Born in Vuhledar, Donetsk Oblast, Ukrainian SSR, Khomchenovskyi was a FC Olympic-UOR Donetsk youth graduate. After being included in the first team in 2007, he started to appear regularly for the side over the course of three full seasons.

On 1 March 2010, Khomchenovskyi joined Ukrainian Premier League side Kryvbas Kryvyi Rih on loan until December. He made his debut in the competition on 7 August, coming on as a second-half substitute in a 1–1 away draw against Obolon Kyiv.

In March 2011, Khomchenovskyi joined fellow top-tier club Zorya Luhansk. He was an undisputed starter for the side in the following seasons, netting a career-best five goals in 2013–14; in that season, he scored braces against Tavriya Simferopol and Arsenal Kyiv.

On 3 September 2015, Khomchenovskyi rescinded his contract and moved abroad for the first time in his career, joining Spanish Segunda División side Ponferradina.
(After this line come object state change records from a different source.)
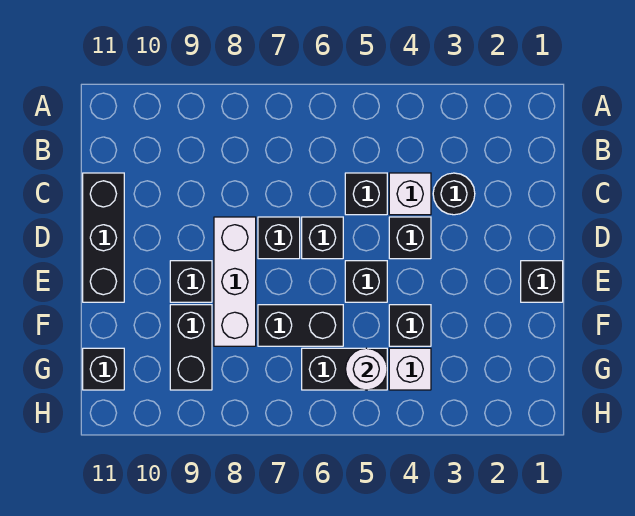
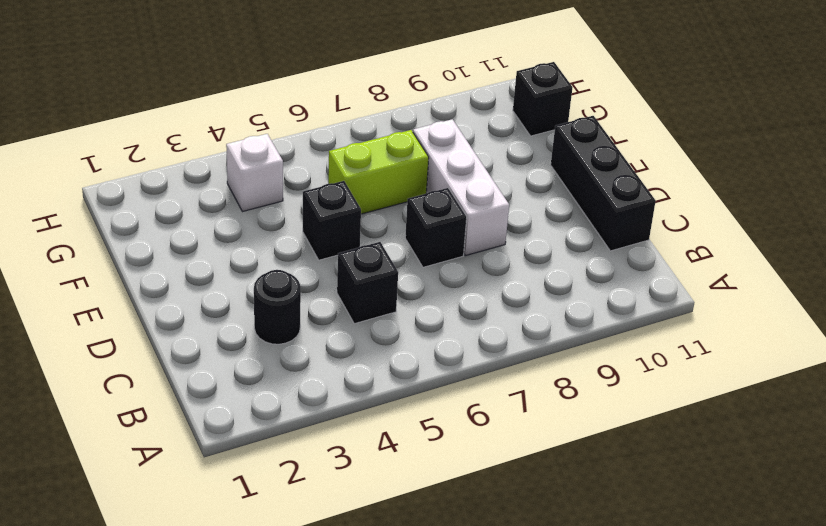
lime brick F6:F7 level 1 -> black brick F6:F7 level 1
none -> white brick C4 level 1
none -> black brick D4 level 1
none -> black brick D6 level 1

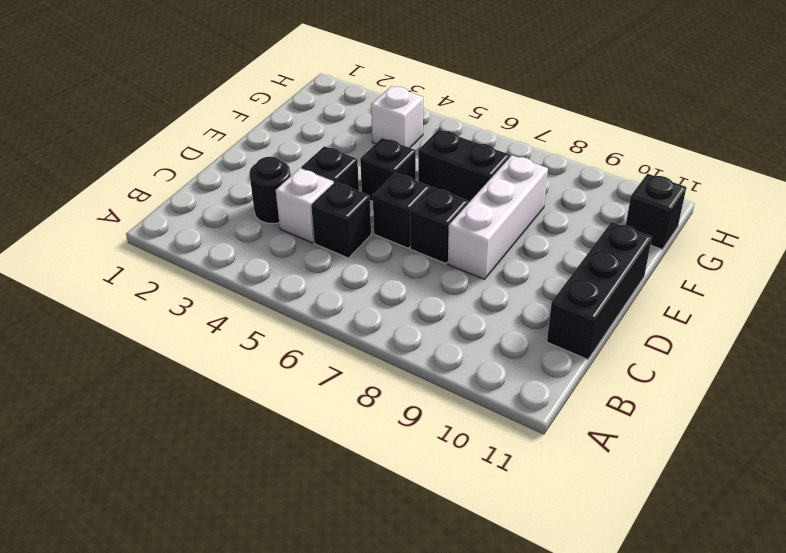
none -> black brick E1 level 1
none -> black brick E9 level 1
none -> black brick F4 level 1

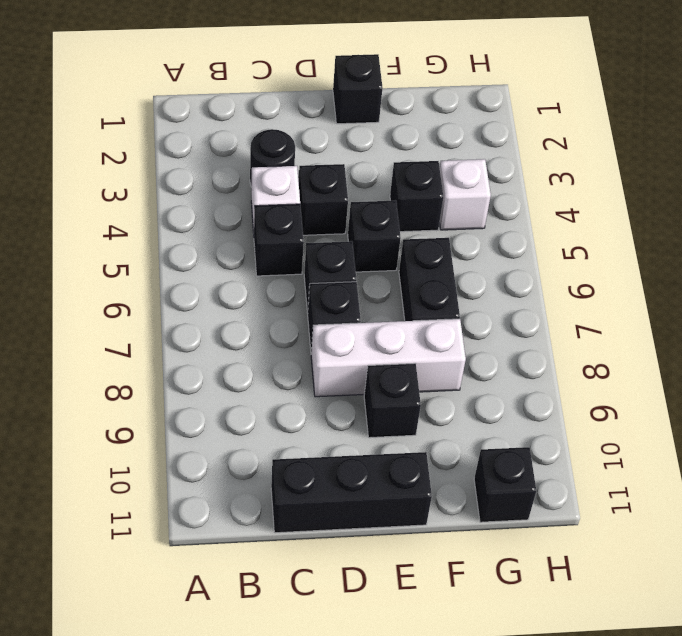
none -> black brick F9:G9 level 1
none -> black brick G5:G6 level 1
none -> white round brick G5 level 2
He made his league debut for the club on 13 September, replacing Álvaro Antón in a 1–0 away loss against Alcorcón.

On 22 February 2018, he signed with the Russian Premier League side Ural Yekaterinburg.

On 2 July 2022, he moved to Kryvbas Kryvyi Rih.

On 4 September 2025, he signed for Ukrainian Second League club Kulykiv-Bilka.

==International career==
After representing Ukraine at under-20 and under-21 levels, Khomchenovskyi made his full team debut on 14 August 2011, coming on as a half-time substitute for Yevhen Konoplyanka in a 2–0 friendly home win against Israel.